I recently spoke with the state demographer, a UTSA professor, who said Texas grows by about 1,000 people a day, split evenly between births outnumbering deaths and new Texans moving here.

That’s an impressive number.  (As an aside, it made Nana and me feel much more at home, since it means – even though we only got here in September – we’ve been Texans longer than about 130,000 of our neighbors.)

But the point is that Texas is growing, and experts believe the population may even double over the next thirty years.

Growth can be a wonderful thing.  Ask the upper Midwest and Northeast, it’s better than shrinking.  But we all want Texas to grow in ways that protect our quality of life, our economic leadership, and all the other things that make this a great place to be.  So we need to make the most of our most important resource – our people.

Higher education and particularly the UT System must help lead the way.  Obviously we can’t hope to serve a population twice as big with the same capacity as we have today.  And we can’t allow the educational attainment gaps based on race and ethnicity to continue – or we will, as a state, be woefully behind the states we compete with.

On the other hand, I feel safe guaranteeing you that even if the population doubles by 2050, the number of UT institutions will not.  There won’t be 28 of them. 

It’s not just about being bigger – it’s about doing better.

So how do we close the gap that we have now, that will get dramatically more challenging?  

It’s a longer answer than I’m going to offer tonight, but it’s essentially about being smarter, more efficient, more collaborative, making more and better use of technology, and forming deeper and more effective partnerships with K-12 education and community colleges and private industry. 

The second way the UT System will position Texas for success is through leading with our enormous advantages in research, education and practice in medicine and health science. 

We award 6 of out every 10 medical degrees and train 7 out of every 10 medical residents in the state.  Last year, our health institutions cared for more than two million unique patients, accounting for more than 7.8 million outpatient visits and 1.6 million hospital days.

But despite our leadership in so many areas, the data demonstrate that as a state, while we’re leaders in cancer treatment and other areas, we rank very poorly in some very important areas.  Consider these sobering statistics:

In prevalence of diabetes, Texas ranks 41st in the nation – meaning we’re ninth worst.

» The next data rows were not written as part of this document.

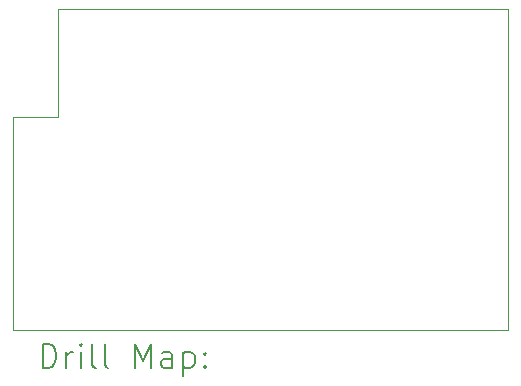
<source format=gbr>
%TF.GenerationSoftware,KiCad,Pcbnew,6.0.11-2627ca5db0~126~ubuntu22.04.1*%
%TF.CreationDate,2023-02-08T11:42:57+02:00*%
%TF.ProjectId,MHI-AC-CTRL,4d48492d-4143-42d4-9354-524c2e6b6963,v2.3*%
%TF.SameCoordinates,Original*%
%TF.FileFunction,Drillmap*%
%TF.FilePolarity,Positive*%
%FSLAX45Y45*%
G04 Gerber Fmt 4.5, Leading zero omitted, Abs format (unit mm)*
G04 Created by KiCad (PCBNEW 6.0.11-2627ca5db0~126~ubuntu22.04.1) date 2023-02-08 11:42:57*
%MOMM*%
%LPD*%
G01*
G04 APERTURE LIST*
%ADD10C,0.100000*%
%ADD11C,0.200000*%
G04 APERTURE END LIST*
D10*
X8305800Y-3708400D02*
X12115800Y-3708400D01*
X7924800Y-4622800D02*
X7924800Y-6426200D01*
X8305800Y-4622800D02*
X8305800Y-3708400D01*
X7924800Y-4622800D02*
X8305800Y-4622800D01*
X12115800Y-6426200D02*
X7924800Y-6426200D01*
X12115800Y-3708400D02*
X12115800Y-6426200D01*
D11*
X8177419Y-6741676D02*
X8177419Y-6541676D01*
X8225038Y-6541676D01*
X8253609Y-6551200D01*
X8272657Y-6570248D01*
X8282181Y-6589295D01*
X8291705Y-6627390D01*
X8291705Y-6655962D01*
X8282181Y-6694057D01*
X8272657Y-6713105D01*
X8253609Y-6732152D01*
X8225038Y-6741676D01*
X8177419Y-6741676D01*
X8377419Y-6741676D02*
X8377419Y-6608343D01*
X8377419Y-6646438D02*
X8386943Y-6627390D01*
X8396467Y-6617867D01*
X8415514Y-6608343D01*
X8434562Y-6608343D01*
X8501229Y-6741676D02*
X8501229Y-6608343D01*
X8501229Y-6541676D02*
X8491705Y-6551200D01*
X8501229Y-6560724D01*
X8510752Y-6551200D01*
X8501229Y-6541676D01*
X8501229Y-6560724D01*
X8625038Y-6741676D02*
X8605990Y-6732152D01*
X8596467Y-6713105D01*
X8596467Y-6541676D01*
X8729800Y-6741676D02*
X8710752Y-6732152D01*
X8701229Y-6713105D01*
X8701229Y-6541676D01*
X8958371Y-6741676D02*
X8958371Y-6541676D01*
X9025038Y-6684533D01*
X9091705Y-6541676D01*
X9091705Y-6741676D01*
X9272657Y-6741676D02*
X9272657Y-6636914D01*
X9263133Y-6617867D01*
X9244086Y-6608343D01*
X9205990Y-6608343D01*
X9186943Y-6617867D01*
X9272657Y-6732152D02*
X9253610Y-6741676D01*
X9205990Y-6741676D01*
X9186943Y-6732152D01*
X9177419Y-6713105D01*
X9177419Y-6694057D01*
X9186943Y-6675009D01*
X9205990Y-6665486D01*
X9253610Y-6665486D01*
X9272657Y-6655962D01*
X9367895Y-6608343D02*
X9367895Y-6808343D01*
X9367895Y-6617867D02*
X9386943Y-6608343D01*
X9425038Y-6608343D01*
X9444086Y-6617867D01*
X9453610Y-6627390D01*
X9463133Y-6646438D01*
X9463133Y-6703581D01*
X9453610Y-6722628D01*
X9444086Y-6732152D01*
X9425038Y-6741676D01*
X9386943Y-6741676D01*
X9367895Y-6732152D01*
X9548848Y-6722628D02*
X9558371Y-6732152D01*
X9548848Y-6741676D01*
X9539324Y-6732152D01*
X9548848Y-6722628D01*
X9548848Y-6741676D01*
X9548848Y-6617867D02*
X9558371Y-6627390D01*
X9548848Y-6636914D01*
X9539324Y-6627390D01*
X9548848Y-6617867D01*
X9548848Y-6636914D01*
M02*

</source>
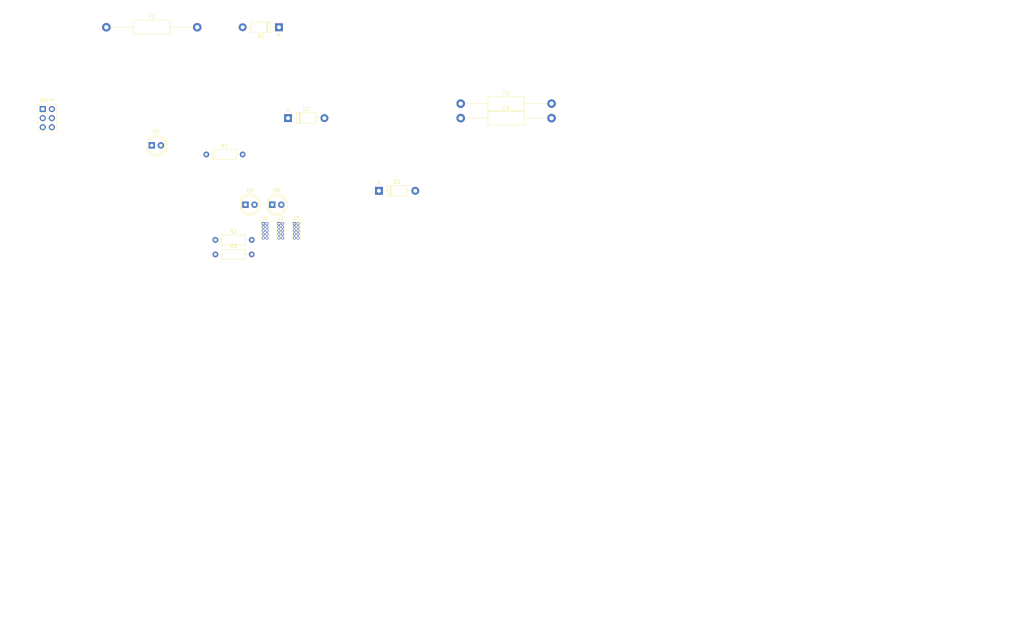
<source format=kicad_pcb>
(kicad_pcb (version 20221018) (generator pcbnew)

  (general
    (thickness 1.6)
  )

  (paper "A4")
  (layers
    (0 "F.Cu" signal)
    (31 "B.Cu" signal)
    (32 "B.Adhes" user "B.Adhesive")
    (33 "F.Adhes" user "F.Adhesive")
    (34 "B.Paste" user)
    (35 "F.Paste" user)
    (36 "B.SilkS" user "B.Silkscreen")
    (37 "F.SilkS" user "F.Silkscreen")
    (38 "B.Mask" user)
    (39 "F.Mask" user)
    (40 "Dwgs.User" user "User.Drawings")
    (41 "Cmts.User" user "User.Comments")
    (42 "Eco1.User" user "User.Eco1")
    (43 "Eco2.User" user "User.Eco2")
    (44 "Edge.Cuts" user)
    (45 "Margin" user)
    (46 "B.CrtYd" user "B.Courtyard")
    (47 "F.CrtYd" user "F.Courtyard")
    (48 "B.Fab" user)
    (49 "F.Fab" user)
    (50 "User.1" user)
    (51 "User.2" user)
    (52 "User.3" user)
    (53 "User.4" user)
    (54 "User.5" user)
    (55 "User.6" user)
    (56 "User.7" user)
    (57 "User.8" user)
    (58 "User.9" user)
  )

  (setup
    (stackup
      (layer "F.SilkS" (type "Top Silk Screen"))
      (layer "F.Paste" (type "Top Solder Paste"))
      (layer "F.Mask" (type "Top Solder Mask") (thickness 0.01))
      (layer "F.Cu" (type "copper") (thickness 0.035))
      (layer "dielectric 1" (type "core") (thickness 1.51) (material "FR4") (epsilon_r 4.5) (loss_tangent 0.02))
      (layer "B.Cu" (type "copper") (thickness 0.035))
      (layer "B.Mask" (type "Bottom Solder Mask") (thickness 0.01))
      (layer "B.Paste" (type "Bottom Solder Paste"))
      (layer "B.SilkS" (type "Bottom Silk Screen"))
      (copper_finish "None")
      (dielectric_constraints no)
    )
    (pad_to_mask_clearance 0)
    (aux_axis_origin 30.48 25.4)
    (pcbplotparams
      (layerselection 0x00010fc_ffffffff)
      (plot_on_all_layers_selection 0x0000000_00000000)
      (disableapertmacros false)
      (usegerberextensions false)
      (usegerberattributes true)
      (usegerberadvancedattributes true)
      (creategerberjobfile true)
      (dashed_line_dash_ratio 12.000000)
      (dashed_line_gap_ratio 3.000000)
      (svgprecision 4)
      (plotframeref false)
      (viasonmask false)
      (mode 1)
      (useauxorigin false)
      (hpglpennumber 1)
      (hpglpenspeed 20)
      (hpglpendiameter 15.000000)
      (dxfpolygonmode true)
      (dxfimperialunits true)
      (dxfusepcbnewfont true)
      (psnegative false)
      (psa4output false)
      (plotreference true)
      (plotvalue true)
      (plotinvisibletext false)
      (sketchpadsonfab false)
      (subtractmaskfromsilk false)
      (outputformat 1)
      (mirror false)
      (drillshape 1)
      (scaleselection 1)
      (outputdirectory "")
    )
  )

  (net 0 "")
  (net 1 "Net-(D1-K)")
  (net 2 "Net-(D1-A)")
  (net 3 "Net-(D2-K)")
  (net 4 "Net-(D2-A)")
  (net 5 "Net-(D3-K)")
  (net 6 "Net-(D3-A)")
  (net 7 "+24V")
  (net 8 "+12V")
  (net 9 "+5V")
  (net 10 "Net-(D4-K)")
  (net 11 "Net-(D5-K)")
  (net 12 "Net-(D6-K)")
  (net 13 "GND")

  (footprint "Resistor_THT:R_Axial_DIN0207_L6.3mm_D2.5mm_P10.16mm_Horizontal" (layer "F.Cu") (at -251.46 71.12))

  (footprint "Resistor_THT:R_Axial_DIN0411_L9.9mm_D3.6mm_P25.40mm_Horizontal" (layer "F.Cu") (at -182.88 28.97))

  (footprint "Resistor_THT:R_Axial_DIN0411_L9.9mm_D3.6mm_P25.40mm_Horizontal" (layer "F.Cu") (at -182.88 33.02))

  (footprint "LED_THT:LED_D5.0mm" (layer "F.Cu") (at -243.06 57.22))

  (footprint "Resistor_THT:R_Axial_DIN0207_L6.3mm_D2.5mm_P10.16mm_Horizontal" (layer "F.Cu") (at -251.46 67.07))

  (footprint "Connector_PinHeader_2.54mm:PinHeader_2x03_P2.54mm_Vertical" (layer "F.Cu") (at -299.72 30.48))

  (footprint "Connector_PinHeader_1.00mm:PinHeader_2x05_P1.00mm_Vertical" (layer "F.Cu") (at -233.7 62.52))

  (footprint "Connector_PinHeader_1.00mm:PinHeader_2x05_P1.00mm_Vertical" (layer "F.Cu") (at -229.35 62.52))

  (footprint "Connector_PinHeader_1.00mm:PinHeader_2x05_P1.00mm_Vertical" (layer "F.Cu") (at -238.05 62.52))

  (footprint "Diode_THT:D_DO-41_SOD81_P10.16mm_Horizontal" (layer "F.Cu") (at -231.14 33.02))

  (footprint "Resistor_THT:R_Axial_DIN0411_L9.9mm_D3.6mm_P25.40mm_Horizontal" (layer "F.Cu") (at -281.94 7.62))

  (footprint "Diode_THT:D_DO-41_SOD81_P10.16mm_Horizontal" (layer "F.Cu") (at -205.74 53.34))

  (footprint "Diode_THT:D_DO-41_SOD81_P10.16mm_Horizontal" (layer "F.Cu") (at -233.68 7.62 180))

  (footprint "LED_THT:LED_D5.0mm" (layer "F.Cu") (at -235.56 57.22))

  (footprint "LED_THT:LED_D5.0mm" (layer "F.Cu") (at -269.24 40.64))

  (footprint "Resistor_THT:R_Axial_DIN0207_L6.3mm_D2.5mm_P10.16mm_Horizontal" (layer "F.Cu") (at -254 43.18))

  (zone (net 0) (net_name "") (layer "F.Paste") (tstamp 389690bc-00b6-4b81-81e9-1aefb39ccb67) (hatch edge 0.5)
    (connect_pads (clearance 0.5))
    (min_thickness 0.25) (filled_areas_thickness no)
    (fill (thermal_gap 0.5) (thermal_bridge_width 0.5))
    (polygon
      (pts
        (xy -304.8 0)
        (xy -177.8 0)
        (xy -177.8 76.2)
        (xy -304.8 76.2)
      )
    )
  )
  (zone (net 0) (net_name "") (layer "Edge.Cuts") (tstamp 91a266e0-8fd0-459f-a5bc-6cda076c8108) (hatch edge 0.5)
    (connect_pads (clearance 0.5))
    (min_thickness 0.25) (filled_areas_thickness no)
    (fill (thermal_gap 0.5) (thermal_bridge_width 0.5))
    (polygon
      (pts
        (xy -304.8 0)
        (xy -304.8 177.8)
        (xy -25.4 177.8)
        (xy -25.4 0)
      )
    )
  )
)

</source>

In physical activity – the percentage of Texans who get exercise that’s not part of their job – we’re even worse.  46th.

Overall, the United Health Foundation says we’re the 37th healthiest state in the country.

And while a lot of factors contribute, high on the list is the fact that we’re not producing enough doctors and other health care professionals to care for our growing population.

We rank 45th in primary care physicians per 100,000 people.

And 49th – next to last! – in mental health providers per 100,000 people.

Imagine if we don’t fix this, and the population doubles!

So we have work to do as a state, and UT institutions have a leading role to play in meeting a challenge that is going to help define the future of this state.

As with our academic institutions, we need more and smarter capacity to keep up with growth and lead in research and innovation. 

Bottom line, it couldn’t be clearer that the eight academic and six health institutions that make up the UT System are going to have a tremendous amount to do with the kind of state Texas becomes.

While in many places that would seem daunting, in Texas, I believe it’s one more opportunity where we will roll up our sleeves, invest our talent and resources, and create the future we want for our children and grandchildren. 

You have much to do with how successful we’ll be.   So thank you for the invaluable wisdom and guidance you provide, for your loyal support, for your friendship, for being with us tonight and for your commitment to our university system and our state.  

Have a great night and we’ll see many of you tomorrow morning!